* _Set exercise A_:
Find every row that contains the word "Vientiane", matching case exactly, and copy each of those rows in full.

* _Extract_:
>Christmas is coming! Yes! Yes!Yes!

>Ok, so it snowed today.

Pretty fricking sweet, but then I came to the realization that my weekend study outings to Second Cup may be trashed, because I’m already shaking in my shoes from the cold and its like -3 degrees outside. I really think I am a winter person. For realz. Whatever. Hello toboggan!!! Wooooooo!

And you know what else that means? CHRISTMAS IS COMING!! Aside from finals, CHRISTMAS is coming! Man. I can not wait. I love Christmas. Just being with everybody and the warmth, the joy, the happiness! I’m starting to get emotionally unstable right now, so I’m going to stop talking about Christmas. But its coming!

Anyways, what have I been up to? Why has my blog been dead as of late? I have been studying my arse off. I figure its almost time for me to bounce out of university, and I might as well go with a bang and do my best. So the past two months have been a big balance budget, managing my studying, going to classes, and keeping my fitness routine. I’ve completely dropped my artwork sadly, but I guess summer is the only real time I have for that.

* _Set exercise B_:
Proceed with the blog post about the first snow and Christmas coming, writing on from its final sentence.

* _Supplied entries_:
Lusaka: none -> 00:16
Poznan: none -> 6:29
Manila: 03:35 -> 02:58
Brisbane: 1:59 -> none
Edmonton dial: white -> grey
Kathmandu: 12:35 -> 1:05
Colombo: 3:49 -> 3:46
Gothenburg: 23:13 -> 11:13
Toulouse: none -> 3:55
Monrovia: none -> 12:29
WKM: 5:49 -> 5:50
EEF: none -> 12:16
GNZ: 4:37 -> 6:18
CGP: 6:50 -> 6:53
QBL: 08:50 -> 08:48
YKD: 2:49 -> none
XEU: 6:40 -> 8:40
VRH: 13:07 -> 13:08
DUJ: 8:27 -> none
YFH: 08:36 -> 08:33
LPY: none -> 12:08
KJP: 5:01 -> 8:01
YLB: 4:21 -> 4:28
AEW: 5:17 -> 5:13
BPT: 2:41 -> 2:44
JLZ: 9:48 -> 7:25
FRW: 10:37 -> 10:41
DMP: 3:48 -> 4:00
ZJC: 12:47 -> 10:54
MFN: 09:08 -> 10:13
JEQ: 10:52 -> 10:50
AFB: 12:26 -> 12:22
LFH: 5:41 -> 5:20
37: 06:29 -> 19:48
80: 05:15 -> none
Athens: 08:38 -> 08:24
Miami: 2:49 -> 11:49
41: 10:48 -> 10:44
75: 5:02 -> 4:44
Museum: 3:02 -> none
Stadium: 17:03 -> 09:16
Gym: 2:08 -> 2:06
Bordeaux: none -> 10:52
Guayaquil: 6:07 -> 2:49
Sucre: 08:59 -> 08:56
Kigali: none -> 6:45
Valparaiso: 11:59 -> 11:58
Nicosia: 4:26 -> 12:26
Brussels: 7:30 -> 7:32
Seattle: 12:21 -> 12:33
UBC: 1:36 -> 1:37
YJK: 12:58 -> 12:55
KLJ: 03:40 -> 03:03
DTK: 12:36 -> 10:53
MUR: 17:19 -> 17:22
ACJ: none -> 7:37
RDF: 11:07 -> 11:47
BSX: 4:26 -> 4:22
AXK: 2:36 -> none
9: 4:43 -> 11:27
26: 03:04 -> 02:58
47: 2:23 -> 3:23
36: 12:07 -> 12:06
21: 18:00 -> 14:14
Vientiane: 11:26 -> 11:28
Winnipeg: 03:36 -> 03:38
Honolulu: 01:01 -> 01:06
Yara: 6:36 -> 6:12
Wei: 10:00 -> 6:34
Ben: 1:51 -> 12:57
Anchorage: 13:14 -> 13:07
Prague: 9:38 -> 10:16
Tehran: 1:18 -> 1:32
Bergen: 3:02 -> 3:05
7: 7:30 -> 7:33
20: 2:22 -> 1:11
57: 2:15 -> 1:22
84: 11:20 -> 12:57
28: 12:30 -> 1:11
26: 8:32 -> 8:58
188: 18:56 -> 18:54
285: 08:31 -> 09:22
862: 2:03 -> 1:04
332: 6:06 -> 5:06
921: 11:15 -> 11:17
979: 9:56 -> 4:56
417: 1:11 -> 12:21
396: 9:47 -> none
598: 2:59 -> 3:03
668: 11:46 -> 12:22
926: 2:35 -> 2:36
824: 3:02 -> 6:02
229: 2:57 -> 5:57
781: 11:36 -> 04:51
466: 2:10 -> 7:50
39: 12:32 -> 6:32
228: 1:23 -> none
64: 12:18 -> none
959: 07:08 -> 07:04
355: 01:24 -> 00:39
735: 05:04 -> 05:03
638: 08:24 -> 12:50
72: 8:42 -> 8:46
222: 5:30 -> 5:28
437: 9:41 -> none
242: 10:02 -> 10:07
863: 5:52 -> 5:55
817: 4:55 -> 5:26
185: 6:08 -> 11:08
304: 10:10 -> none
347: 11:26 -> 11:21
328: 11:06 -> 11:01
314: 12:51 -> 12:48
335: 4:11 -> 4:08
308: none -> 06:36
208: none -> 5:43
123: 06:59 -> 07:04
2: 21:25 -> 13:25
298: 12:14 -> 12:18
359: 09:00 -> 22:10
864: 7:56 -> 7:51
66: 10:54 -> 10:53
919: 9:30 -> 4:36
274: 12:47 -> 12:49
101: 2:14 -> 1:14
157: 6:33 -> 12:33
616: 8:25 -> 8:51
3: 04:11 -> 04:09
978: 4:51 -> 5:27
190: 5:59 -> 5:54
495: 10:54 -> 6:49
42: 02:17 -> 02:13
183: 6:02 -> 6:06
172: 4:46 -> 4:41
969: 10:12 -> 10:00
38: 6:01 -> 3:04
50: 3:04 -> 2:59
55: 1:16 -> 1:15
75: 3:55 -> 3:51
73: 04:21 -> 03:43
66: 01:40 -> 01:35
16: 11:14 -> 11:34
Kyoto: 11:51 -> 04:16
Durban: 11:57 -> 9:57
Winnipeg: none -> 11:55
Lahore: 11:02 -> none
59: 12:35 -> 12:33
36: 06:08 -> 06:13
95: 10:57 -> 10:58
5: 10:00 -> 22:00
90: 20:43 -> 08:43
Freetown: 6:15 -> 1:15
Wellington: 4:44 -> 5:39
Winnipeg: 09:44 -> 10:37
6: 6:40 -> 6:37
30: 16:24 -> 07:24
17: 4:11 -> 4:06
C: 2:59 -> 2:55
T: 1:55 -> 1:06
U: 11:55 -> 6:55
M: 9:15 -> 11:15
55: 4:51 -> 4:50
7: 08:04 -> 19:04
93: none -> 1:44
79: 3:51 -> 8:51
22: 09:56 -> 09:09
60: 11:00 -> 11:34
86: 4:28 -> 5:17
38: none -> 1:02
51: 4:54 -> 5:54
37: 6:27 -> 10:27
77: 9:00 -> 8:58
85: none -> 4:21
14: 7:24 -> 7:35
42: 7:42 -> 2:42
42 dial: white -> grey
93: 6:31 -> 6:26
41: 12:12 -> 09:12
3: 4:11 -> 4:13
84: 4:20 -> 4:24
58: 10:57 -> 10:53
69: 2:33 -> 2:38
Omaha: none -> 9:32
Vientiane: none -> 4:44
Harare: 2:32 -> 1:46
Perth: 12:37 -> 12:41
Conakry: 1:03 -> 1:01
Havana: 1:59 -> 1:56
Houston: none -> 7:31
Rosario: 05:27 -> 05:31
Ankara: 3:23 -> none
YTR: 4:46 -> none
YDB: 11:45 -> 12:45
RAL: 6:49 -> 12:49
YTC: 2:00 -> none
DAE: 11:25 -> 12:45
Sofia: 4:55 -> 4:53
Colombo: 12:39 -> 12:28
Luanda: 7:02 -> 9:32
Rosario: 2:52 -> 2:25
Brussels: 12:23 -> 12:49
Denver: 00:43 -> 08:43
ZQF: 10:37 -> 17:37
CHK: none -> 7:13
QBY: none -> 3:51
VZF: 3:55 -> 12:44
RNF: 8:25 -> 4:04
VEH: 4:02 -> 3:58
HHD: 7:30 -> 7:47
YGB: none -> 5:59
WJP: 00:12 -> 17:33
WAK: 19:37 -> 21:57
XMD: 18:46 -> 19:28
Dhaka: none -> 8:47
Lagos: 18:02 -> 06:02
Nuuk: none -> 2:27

* _Task output A_:
Vientiane: 11:26 -> 11:28
Vientiane: none -> 4:44

* _Task output B_:
At the very least, I am still keeping up with my studies, and well its paying off. I’m hitting a new high, getting jollies off of studying. Its almost like running, if you do it everyday, it just becomes routine, and then it sort of becomes satisfying. Much more than spending money on shopping. Or eBay. 😛 But the other big thing is that I am still keeping up with my fitness routine while doing much better in study habits(compared to last year. Or maybe like the last 15-16 years I’ve been in school). I only screw up my runs when I have exams. And that’s like every week now until finals. Oh well. At least I’ll be caught up with everything when finals hit.

Anyways what else? I thought I bombed my lab final, which was really detrimental to my mental well being, because I studied soooo hard for it. But turns out I destroyed class average, so that was huge for me.

I had cheeseburgers (2 of them actually. 2 Papa burgers with cheese) yesterday, to celebrate with Tiffany. We just finished our Zoology midterm, and I was super anxiety monster all morning, (well all month actually) and it seemed just rational to go fill my body with saturated fat. Actually highly irrational and pretty destructive of my diet. I was sort of like “lets let Friday be my day off, and just eat whatever”. My sister, who has the worst eating habits in the world, had stuffed two rice krispie squares in my lunch the other day and I was going to eat them on Friday. And maybe finish my favotite choclate bar, Bounty (I love the coconut).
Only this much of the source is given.